Start of DATASET EXTRACT

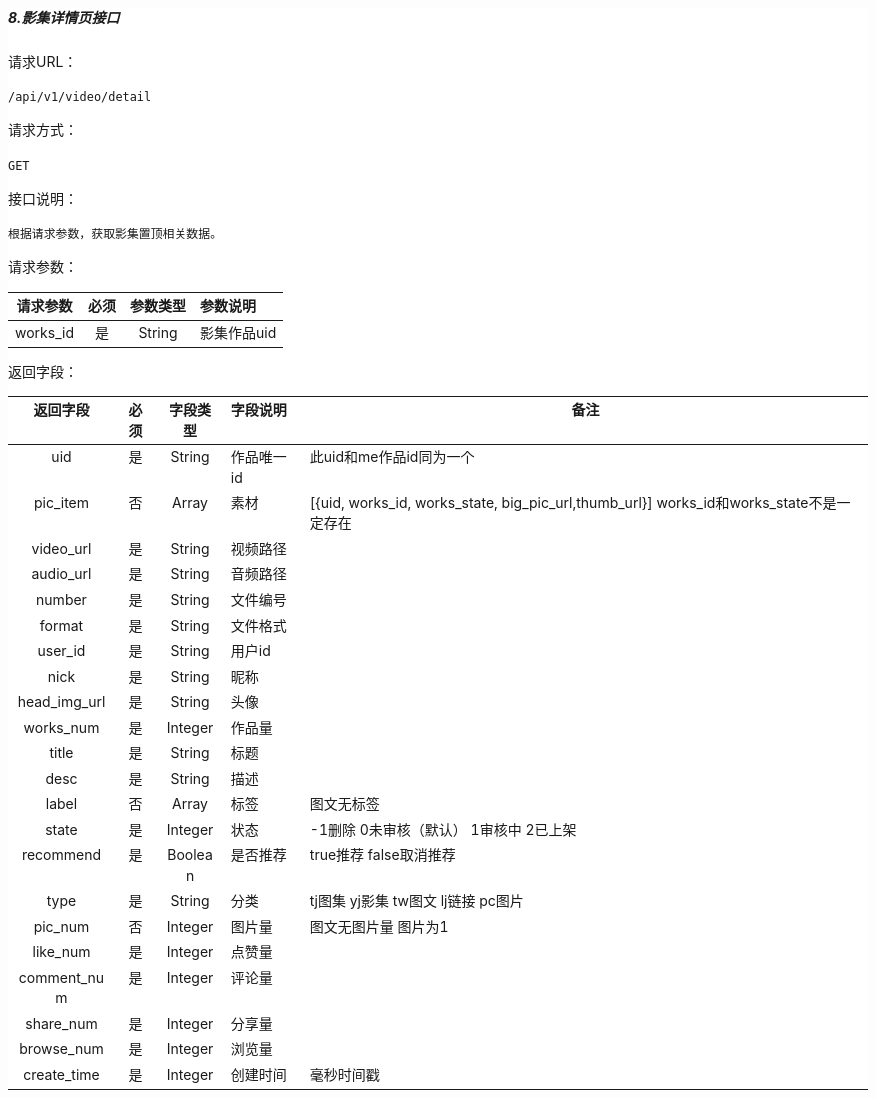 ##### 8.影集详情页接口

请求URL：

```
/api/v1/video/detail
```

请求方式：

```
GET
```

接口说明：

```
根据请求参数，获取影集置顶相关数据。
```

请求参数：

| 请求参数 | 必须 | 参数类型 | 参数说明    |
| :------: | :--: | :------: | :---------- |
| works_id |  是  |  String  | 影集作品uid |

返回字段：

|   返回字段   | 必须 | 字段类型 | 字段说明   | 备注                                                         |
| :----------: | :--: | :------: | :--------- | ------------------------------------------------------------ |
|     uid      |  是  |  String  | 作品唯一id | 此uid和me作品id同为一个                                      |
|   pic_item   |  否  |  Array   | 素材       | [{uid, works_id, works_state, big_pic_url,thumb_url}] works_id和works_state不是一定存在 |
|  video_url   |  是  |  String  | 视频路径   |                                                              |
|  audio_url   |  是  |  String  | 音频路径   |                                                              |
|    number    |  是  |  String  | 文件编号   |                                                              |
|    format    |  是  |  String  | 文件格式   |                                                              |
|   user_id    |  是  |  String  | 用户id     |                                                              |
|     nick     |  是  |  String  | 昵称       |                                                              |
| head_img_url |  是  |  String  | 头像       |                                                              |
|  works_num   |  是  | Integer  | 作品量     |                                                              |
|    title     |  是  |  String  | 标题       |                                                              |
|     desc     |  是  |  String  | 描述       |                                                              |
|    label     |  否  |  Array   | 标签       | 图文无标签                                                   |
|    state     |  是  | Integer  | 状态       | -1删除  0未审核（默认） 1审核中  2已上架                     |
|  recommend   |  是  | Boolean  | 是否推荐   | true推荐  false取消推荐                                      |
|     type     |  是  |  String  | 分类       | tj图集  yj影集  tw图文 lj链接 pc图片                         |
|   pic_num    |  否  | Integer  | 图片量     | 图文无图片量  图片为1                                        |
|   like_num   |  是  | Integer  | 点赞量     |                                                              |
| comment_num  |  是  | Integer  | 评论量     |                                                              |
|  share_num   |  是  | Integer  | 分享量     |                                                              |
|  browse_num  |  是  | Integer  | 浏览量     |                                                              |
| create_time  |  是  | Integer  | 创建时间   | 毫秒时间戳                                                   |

End of DATASET EXTRACT
Start of DATASET EXTRACT

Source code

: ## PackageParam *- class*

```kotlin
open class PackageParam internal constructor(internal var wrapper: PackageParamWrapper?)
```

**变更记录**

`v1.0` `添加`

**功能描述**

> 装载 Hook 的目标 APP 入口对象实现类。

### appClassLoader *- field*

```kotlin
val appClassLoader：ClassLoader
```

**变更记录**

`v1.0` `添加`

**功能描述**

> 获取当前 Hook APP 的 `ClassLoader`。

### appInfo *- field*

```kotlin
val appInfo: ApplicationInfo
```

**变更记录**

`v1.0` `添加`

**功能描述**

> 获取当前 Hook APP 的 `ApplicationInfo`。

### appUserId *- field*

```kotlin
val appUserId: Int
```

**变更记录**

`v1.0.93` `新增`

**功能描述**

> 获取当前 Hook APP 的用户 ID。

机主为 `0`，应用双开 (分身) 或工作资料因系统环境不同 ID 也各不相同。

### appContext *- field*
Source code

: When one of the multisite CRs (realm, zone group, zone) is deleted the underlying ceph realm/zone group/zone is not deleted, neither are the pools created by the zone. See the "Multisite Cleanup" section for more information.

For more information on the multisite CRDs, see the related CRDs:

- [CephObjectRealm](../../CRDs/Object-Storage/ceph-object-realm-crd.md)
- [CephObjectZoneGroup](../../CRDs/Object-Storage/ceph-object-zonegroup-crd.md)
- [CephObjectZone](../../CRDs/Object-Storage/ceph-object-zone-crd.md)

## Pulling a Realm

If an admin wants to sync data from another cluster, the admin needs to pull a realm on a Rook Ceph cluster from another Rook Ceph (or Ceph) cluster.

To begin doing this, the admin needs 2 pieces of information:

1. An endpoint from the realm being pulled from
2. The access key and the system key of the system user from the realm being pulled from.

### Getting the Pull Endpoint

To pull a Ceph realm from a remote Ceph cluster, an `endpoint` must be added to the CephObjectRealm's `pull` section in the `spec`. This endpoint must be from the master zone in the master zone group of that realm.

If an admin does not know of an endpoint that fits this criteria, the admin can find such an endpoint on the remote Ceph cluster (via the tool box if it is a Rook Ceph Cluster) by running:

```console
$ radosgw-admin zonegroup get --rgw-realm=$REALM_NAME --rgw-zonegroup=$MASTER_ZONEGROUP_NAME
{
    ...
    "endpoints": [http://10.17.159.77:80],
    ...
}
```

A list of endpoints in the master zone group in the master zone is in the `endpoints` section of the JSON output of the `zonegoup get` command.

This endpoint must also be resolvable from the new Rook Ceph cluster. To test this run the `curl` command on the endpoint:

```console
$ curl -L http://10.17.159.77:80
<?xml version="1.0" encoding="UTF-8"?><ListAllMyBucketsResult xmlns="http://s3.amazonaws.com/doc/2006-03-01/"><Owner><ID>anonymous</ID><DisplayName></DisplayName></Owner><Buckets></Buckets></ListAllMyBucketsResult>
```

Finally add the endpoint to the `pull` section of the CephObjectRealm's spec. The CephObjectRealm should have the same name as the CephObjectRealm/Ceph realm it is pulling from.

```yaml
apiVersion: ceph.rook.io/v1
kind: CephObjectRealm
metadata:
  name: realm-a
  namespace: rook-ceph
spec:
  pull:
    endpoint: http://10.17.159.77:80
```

End of DATASET EXTRACT

> [TASK TO COMPLETE]: Every line above in which the word "spec" occurs is to be copied.

> [RESULT OF THE TASK]:
To pull a Ceph realm from a remote Ceph cluster, an `endpoint` must be added to the CephObjectRealm's `pull` section in the `spec`. This endpoint must be from the master zone in the master zone group of that realm.
Finally add the endpoint to the `pull` section of the CephObjectRealm's spec. The CephObjectRealm should have the same name as the CephObjectRealm/Ceph realm it is pulling from.
spec:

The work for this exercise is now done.